Some argue that Los Angeles can easily absorb this increase, because compensation levels in the city are relatively high. According to the Bureau of Labor Statistics, the median hourly wage for the Los Angeles-Long Beach-Glendale metro area was $18.32 in 2014. But the presence of many high-paying professions masks the destructive effects the new minimum wage will have on industries that offer entry-level positions. Median wages for local dishwashers, bar backs, ticket takers, and fast-food workers run between $9.00 and $9.10. It’s naïve to assume that all these positions will survive the increase. Businesses don’t have to pay the minimum wage to workers they choose to let go or don’t hire in the first place. Many positions will be automated, or employers will give additional responsibilities to more experienced workers.

California law allows workers between 14 and 17 to earn 85 percent of the minimum wage for their first 160 hours of work. Under the new wage law, teens could then be hired for an hourly wage of $12.75—a good deal for them, but a steep sum for employers to pay a worker with virtually no experience. The full $15 minimum wage will also apply to tipped positions—popular jobs for high school and college students. (The federal tipped minimum wage is $2.13, but tips must bring average hourly pay up to $7.25).

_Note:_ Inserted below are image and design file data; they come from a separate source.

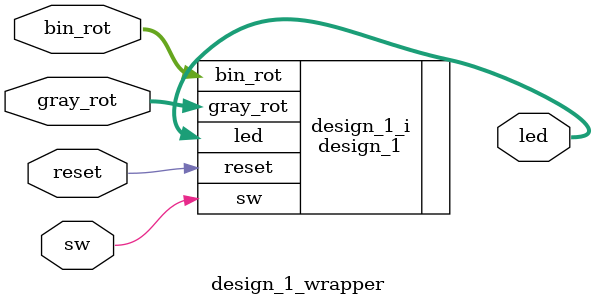
<source format=v>
`timescale 1 ps / 1 ps

module design_1_wrapper
   (bin_rot,
    gray_rot,
    led,
    reset,
    sw);
  input [2:0]bin_rot;
  input [3:0]gray_rot;
  output [3:0]led;
  input reset;
  input sw;

  wire [2:0]bin_rot;
  wire [3:0]gray_rot;
  wire [3:0]led;
  wire reset;
  wire sw;

  design_1 design_1_i
       (.bin_rot(bin_rot),
        .gray_rot(gray_rot),
        .led(led),
        .reset(reset),
        .sw(sw));
endmodule

</source>
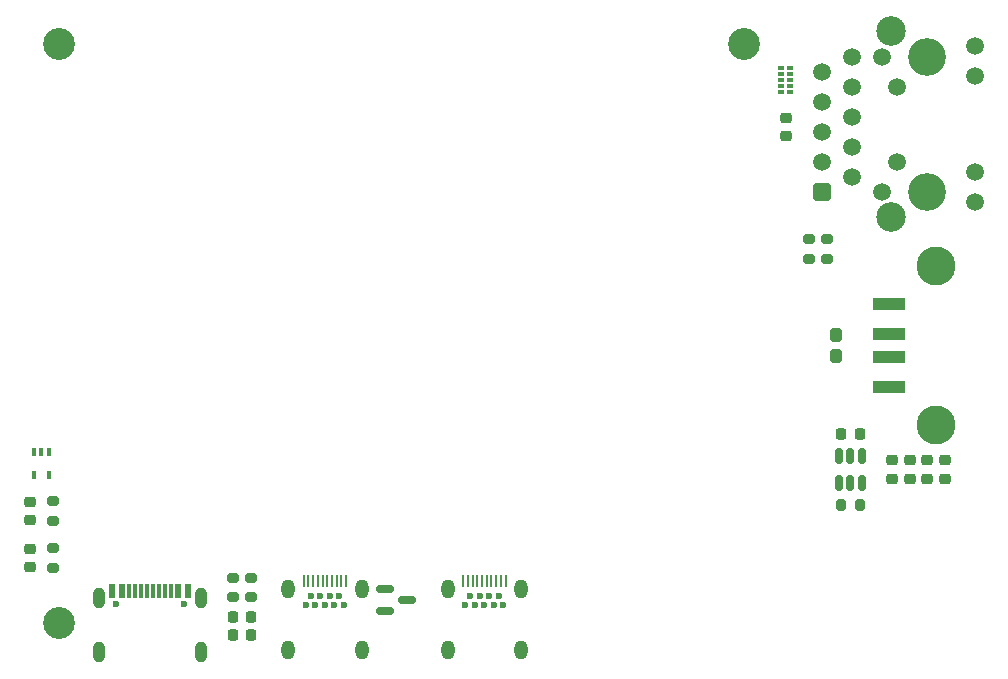
<source format=gbr>
%TF.GenerationSoftware,KiCad,Pcbnew,(5.99.0-10407-g1e8b23402c)*%
%TF.CreationDate,2021-06-04T13:11:51-06:00*%
%TF.ProjectId,mezzanine,6d657a7a-616e-4696-9e65-2e6b69636164,rev?*%
%TF.SameCoordinates,Original*%
%TF.FileFunction,Soldermask,Top*%
%TF.FilePolarity,Negative*%
%FSLAX46Y46*%
G04 Gerber Fmt 4.6, Leading zero omitted, Abs format (unit mm)*
G04 Created by KiCad (PCBNEW (5.99.0-10407-g1e8b23402c)) date 2021-06-04 13:11:51*
%MOMM*%
%LPD*%
G01*
G04 APERTURE LIST*
G04 Aperture macros list*
%AMRoundRect*
0 Rectangle with rounded corners*
0 $1 Rounding radius*
0 $2 $3 $4 $5 $6 $7 $8 $9 X,Y pos of 4 corners*
0 Add a 4 corners polygon primitive as box body*
4,1,4,$2,$3,$4,$5,$6,$7,$8,$9,$2,$3,0*
0 Add four circle primitives for the rounded corners*
1,1,$1+$1,$2,$3*
1,1,$1+$1,$4,$5*
1,1,$1+$1,$6,$7*
1,1,$1+$1,$8,$9*
0 Add four rect primitives between the rounded corners*
20,1,$1+$1,$2,$3,$4,$5,0*
20,1,$1+$1,$4,$5,$6,$7,0*
20,1,$1+$1,$6,$7,$8,$9,0*
20,1,$1+$1,$8,$9,$2,$3,0*%
G04 Aperture macros list end*
%ADD10RoundRect,0.150000X-0.587500X-0.150000X0.587500X-0.150000X0.587500X0.150000X-0.587500X0.150000X0*%
%ADD11RoundRect,0.200000X-0.275000X0.200000X-0.275000X-0.200000X0.275000X-0.200000X0.275000X0.200000X0*%
%ADD12RoundRect,0.225000X-0.250000X0.225000X-0.250000X-0.225000X0.250000X-0.225000X0.250000X0.225000X0*%
%ADD13C,2.700000*%
%ADD14RoundRect,0.200000X0.275000X-0.200000X0.275000X0.200000X-0.275000X0.200000X-0.275000X-0.200000X0*%
%ADD15R,0.400000X0.650000*%
%ADD16RoundRect,0.225000X0.250000X-0.225000X0.250000X0.225000X-0.250000X0.225000X-0.250000X-0.225000X0*%
%ADD17R,0.550000X0.300000*%
%ADD18R,0.550000X0.400000*%
%ADD19RoundRect,0.225000X0.225000X0.250000X-0.225000X0.250000X-0.225000X-0.250000X0.225000X-0.250000X0*%
%ADD20R,0.250000X1.000000*%
%ADD21C,0.600000*%
%ADD22RoundRect,0.575000X0.000000X-0.225000X0.000000X-0.225000X0.000000X0.225000X0.000000X0.225000X0*%
%ADD23RoundRect,0.225000X-0.225000X-0.250000X0.225000X-0.250000X0.225000X0.250000X-0.225000X0.250000X0*%
%ADD24R,0.300000X1.150000*%
%ADD25R,0.600000X1.150000*%
%ADD26RoundRect,0.500000X0.000000X-0.400000X0.000000X-0.400000X0.000000X0.400000X0.000000X0.400000X0*%
%ADD27RoundRect,0.218750X0.256250X-0.218750X0.256250X0.218750X-0.256250X0.218750X-0.256250X-0.218750X0*%
%ADD28RoundRect,0.200000X-0.200000X-0.275000X0.200000X-0.275000X0.200000X0.275000X-0.200000X0.275000X0*%
%ADD29RoundRect,0.150000X-0.150000X0.512500X-0.150000X-0.512500X0.150000X-0.512500X0.150000X0.512500X0*%
%ADD30C,3.200000*%
%ADD31RoundRect,0.250500X0.499500X-0.499500X0.499500X0.499500X-0.499500X0.499500X-0.499500X-0.499500X0*%
%ADD32C,1.500000*%
%ADD33C,2.500000*%
%ADD34R,2.800000X1.000000*%
%ADD35C,3.300000*%
%ADD36RoundRect,0.250000X0.275000X-0.312500X0.275000X0.312500X-0.275000X0.312500X-0.275000X-0.312500X0*%
G04 APERTURE END LIST*
D10*
%TO.C,U6*%
X51062500Y-69620000D03*
X51062500Y-71520000D03*
X52937500Y-70570000D03*
%TD*%
D11*
%TO.C,R3*%
X38250000Y-68675000D03*
X38250000Y-70325000D03*
%TD*%
D12*
%TO.C,C7*%
X85000000Y-29725000D03*
X85000000Y-31275000D03*
%TD*%
D13*
%TO.C,H2*%
X23500000Y-72500000D03*
%TD*%
D11*
%TO.C,R4*%
X88500000Y-40000000D03*
X88500000Y-41650000D03*
%TD*%
D14*
%TO.C,R7*%
X23000000Y-63825000D03*
X23000000Y-62175000D03*
%TD*%
D15*
%TO.C,U7*%
X22650000Y-58050000D03*
X22000000Y-58050000D03*
X21350000Y-58050000D03*
X21350000Y-59950000D03*
X22650000Y-59950000D03*
%TD*%
D16*
%TO.C,C4*%
X97000000Y-60275000D03*
X97000000Y-58725000D03*
%TD*%
%TO.C,C3*%
X94000000Y-60275000D03*
X94000000Y-58725000D03*
%TD*%
D17*
%TO.C,U3*%
X85385000Y-27500000D03*
X85385000Y-27000000D03*
D18*
X85385000Y-26500000D03*
D17*
X85385000Y-26000000D03*
X85385000Y-25500000D03*
X84615000Y-25500000D03*
X84615000Y-26000000D03*
D18*
X84615000Y-26500000D03*
D17*
X84615000Y-27000000D03*
X84615000Y-27500000D03*
%TD*%
D16*
%TO.C,C5*%
X95500000Y-60275000D03*
X95500000Y-58725000D03*
%TD*%
D14*
%TO.C,R6*%
X23000000Y-67825000D03*
X23000000Y-66175000D03*
%TD*%
D19*
%TO.C,C1*%
X91275000Y-56500000D03*
X89725000Y-56500000D03*
%TD*%
D13*
%TO.C,H1*%
X23500000Y-23500000D03*
%TD*%
D20*
%TO.C,J3*%
X47800000Y-68920000D03*
D21*
X47600000Y-70980000D03*
D20*
X47400000Y-68920000D03*
D21*
X47200000Y-70180000D03*
D20*
X47000000Y-68920000D03*
D21*
X46800000Y-70980000D03*
D20*
X46600000Y-68920000D03*
D21*
X46400000Y-70180000D03*
D20*
X46200000Y-68920000D03*
D21*
X46000000Y-70980000D03*
D20*
X45800000Y-68920000D03*
D21*
X45600000Y-70180000D03*
D20*
X45400000Y-68920000D03*
D21*
X45200000Y-70980000D03*
D20*
X45000000Y-68920000D03*
D21*
X44800000Y-70180000D03*
D20*
X44600000Y-68920000D03*
D21*
X44400000Y-70980000D03*
D20*
X44200000Y-68920000D03*
D22*
X42900000Y-74775000D03*
X49100000Y-74775000D03*
X49100000Y-69600000D03*
X42900000Y-69600000D03*
%TD*%
D13*
%TO.C,H3*%
X81500000Y-23500000D03*
%TD*%
D23*
%TO.C,C8*%
X38225000Y-73500000D03*
X39775000Y-73500000D03*
%TD*%
D21*
%TO.C,J2*%
X34090000Y-70890000D03*
X28310000Y-70890000D03*
D24*
X29950000Y-69815000D03*
X30950000Y-69815000D03*
X31450000Y-69815000D03*
X32450000Y-69815000D03*
X32950000Y-69815000D03*
X31950000Y-69815000D03*
X30450000Y-69815000D03*
X29450000Y-69815000D03*
D25*
X28000000Y-69815000D03*
X34400000Y-69815000D03*
D26*
X26880000Y-74970000D03*
X35520000Y-70390000D03*
X26880000Y-70390000D03*
X35520000Y-74970000D03*
D25*
X33600000Y-69815000D03*
X28800000Y-69815000D03*
%TD*%
D11*
%TO.C,R5*%
X87000000Y-40000000D03*
X87000000Y-41650000D03*
%TD*%
D27*
%TO.C,D2*%
X21000000Y-63787500D03*
X21000000Y-62212500D03*
%TD*%
D28*
%TO.C,R1*%
X89675000Y-62500000D03*
X91325000Y-62500000D03*
%TD*%
D20*
%TO.C,J4*%
X61300000Y-68920000D03*
D21*
X61100000Y-70980000D03*
D20*
X60900000Y-68920000D03*
D21*
X60700000Y-70180000D03*
D20*
X60500000Y-68920000D03*
D21*
X60300000Y-70980000D03*
D20*
X60100000Y-68920000D03*
D21*
X59900000Y-70180000D03*
D20*
X59700000Y-68920000D03*
D21*
X59500000Y-70980000D03*
D20*
X59300000Y-68920000D03*
D21*
X59100000Y-70180000D03*
D20*
X58900000Y-68920000D03*
D21*
X58700000Y-70980000D03*
D20*
X58500000Y-68920000D03*
D21*
X58300000Y-70180000D03*
D20*
X58100000Y-68920000D03*
D21*
X57900000Y-70980000D03*
D20*
X57700000Y-68920000D03*
D22*
X56400000Y-74775000D03*
X56400000Y-69600000D03*
X62600000Y-74775000D03*
X62600000Y-69600000D03*
%TD*%
D29*
%TO.C,U1*%
X91450000Y-58362500D03*
X90500000Y-58362500D03*
X89550000Y-58362500D03*
X89550000Y-60637500D03*
X90500000Y-60637500D03*
X91450000Y-60637500D03*
%TD*%
D11*
%TO.C,R2*%
X39750000Y-68675000D03*
X39750000Y-70325000D03*
%TD*%
D30*
%TO.C,U5*%
X97000000Y-35965000D03*
X97000000Y-24535000D03*
D31*
X88110000Y-35965000D03*
D32*
X90650000Y-34695000D03*
X88110000Y-33425000D03*
X90650000Y-32155000D03*
X88110000Y-30885000D03*
X90650000Y-29615000D03*
X88110000Y-28345000D03*
X90650000Y-27075000D03*
X88110000Y-25805000D03*
X90650000Y-24535000D03*
X93170000Y-35965000D03*
X94440000Y-33425000D03*
X94440000Y-27075000D03*
X93170000Y-24535000D03*
X101060000Y-36880000D03*
X101060000Y-34340000D03*
X101060000Y-26160000D03*
X101060000Y-23620000D03*
D33*
X93950000Y-38125000D03*
X93950000Y-22375000D03*
%TD*%
D27*
%TO.C,D1*%
X21000000Y-67787500D03*
X21000000Y-66212500D03*
%TD*%
D34*
%TO.C,J1*%
X93800000Y-52500000D03*
X93800000Y-50000000D03*
X93800000Y-48000000D03*
X93800000Y-45500000D03*
D35*
X97700000Y-55700000D03*
X97700000Y-42300000D03*
%TD*%
D19*
%TO.C,C9*%
X39775000Y-72000000D03*
X38225000Y-72000000D03*
%TD*%
D36*
%TO.C,C2*%
X89250000Y-49887500D03*
X89250000Y-48112500D03*
%TD*%
D16*
%TO.C,C6*%
X98500000Y-60275000D03*
X98500000Y-58725000D03*
%TD*%
M02*

</source>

Some workers will get a raise under the new minimum wage, but it will come at the expense of cutting off other people from work opportunities. The nonpartisan Congressional Budget Office acknowledged this reality last year, when it estimated that 500,000 people would lose their jobs if the federal minimum wage increased to $10.10. The associated job losses would be even larger with a minimum wage of $15.

Wage advocates are celebrating today, but their victory will bring negative effects that Los Angeles can ill afford. A minimum wage more than twice the federal level, even one that is gradually phased in, will be a powerful drag on the city’s labor market and local economy. And no effect will be more harmful—and more inexcusable—than cutting off the first rung of the career ladder for young Americans.